Kief Morris: Yes, thanks, Ken. I am a distinguished engineer for Thoughtworks around infrastructure engineering in particular. I've been with Thoughtworks for about 15 years now. I've basically been working with infrastructure, automation, infrastructure as code for, gosh, probably 25 years now since before it was called that. Yes, that's my rough background.
Ken: We're here specifically to talk about a book you read called Infrastructure as Code. We're actually in volume three right now. When was the first volume published? When did it first come out?
Kief: The first edition came out in 2016. The second edition was in 2020, just in time for lockdown. That was a little bit difficult in terms of then getting out and talking to people so much. Third edition is coming out next month as we talk now. That'll be March, towards the end of March and early April, depending on which edition and where you are.
Ken: Cool. I guess first off, just what is the importance of infrastructure as code? Why should people be paying attention to this as an area, other than because of your awesome book?

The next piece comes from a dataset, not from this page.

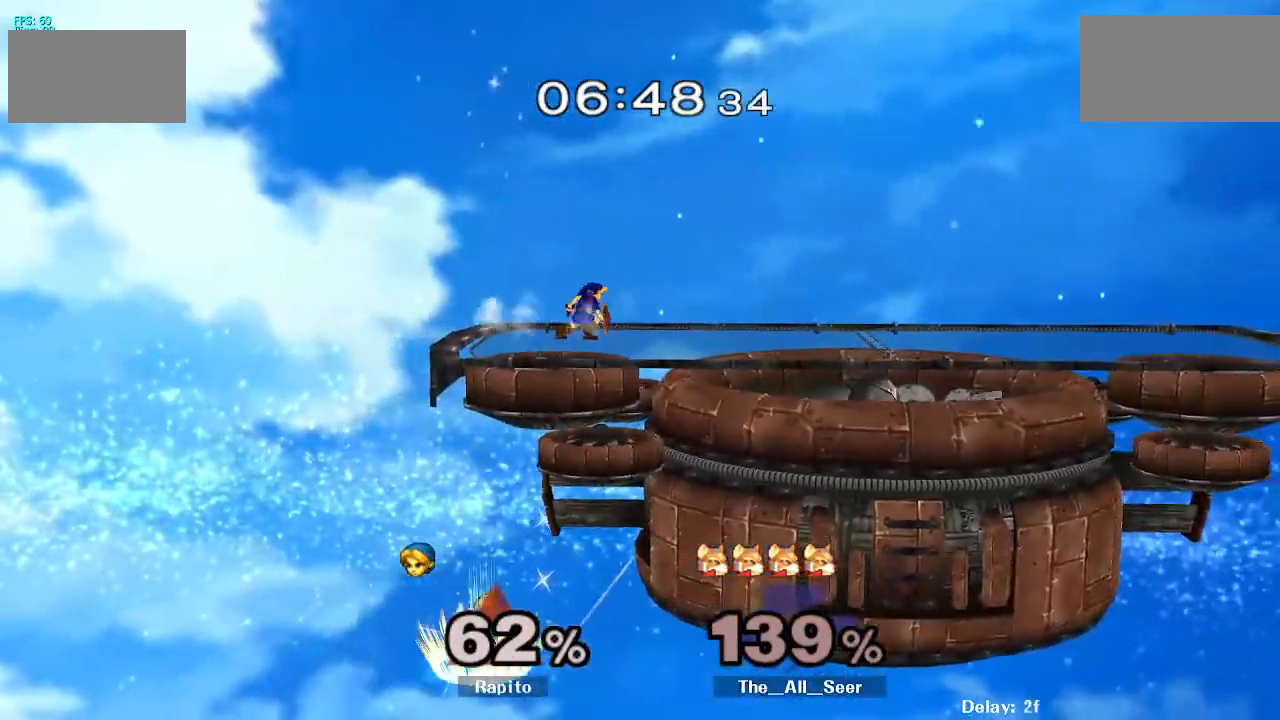
{"dt_ms": 500, "buttons": [], "left_stick": "left", "right_stick": "center", "events": []}
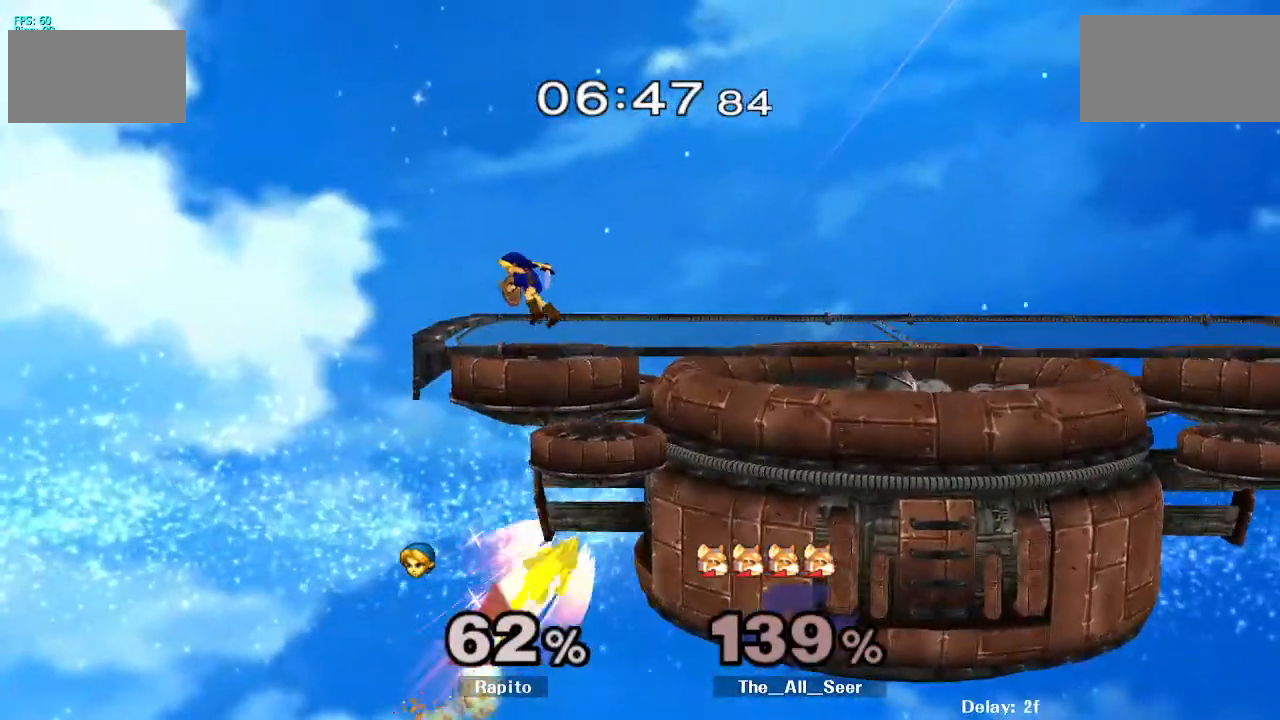
{"dt_ms": 500, "buttons": [], "left_stick": "center", "right_stick": "center", "events": [[50, "left_stick", "down"], [50, "right_stick", "down"], [133, "right_stick", "center"], [383, "left_stick", "center"]]}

Kief: [chuckles] I guess a lot of it is around, as you get a lot of infrastructure and especially as you're using cloud, you need to be able to manage it in a way that keeps it consistent and keeps it well managed. How do you make sure that stuff is updated with latest versions of stuff and kept patched? How do you make sure that you have consistency across environments, especially when you're doing things like your software delivery path to production? How do you make sure that when you deploy software in one environment, it's going to work okay the same way in the next? Code is really, as of now, at least it is the most effective way we have of being able to make sure that we can define what we want and then reuse that and reapply it and change it in a really manageable way.
Ken: Then just at a high level for our listeners, how do you define infrastructure?
Kief: That's a good one because it's like a platform where it means different things to different people. To a lot of people, it means the stuff that I don't build that I have available to me to deploy on or whatever, or to build on. For the purposes of infrastructure as code, I define infrastructure as the resources that are provided by an infrastructure as a service platform like your AWS, Azure, and so on, or data center. It's low-level resources that you need to assemble and put together in order to build and provide higher-level stuff.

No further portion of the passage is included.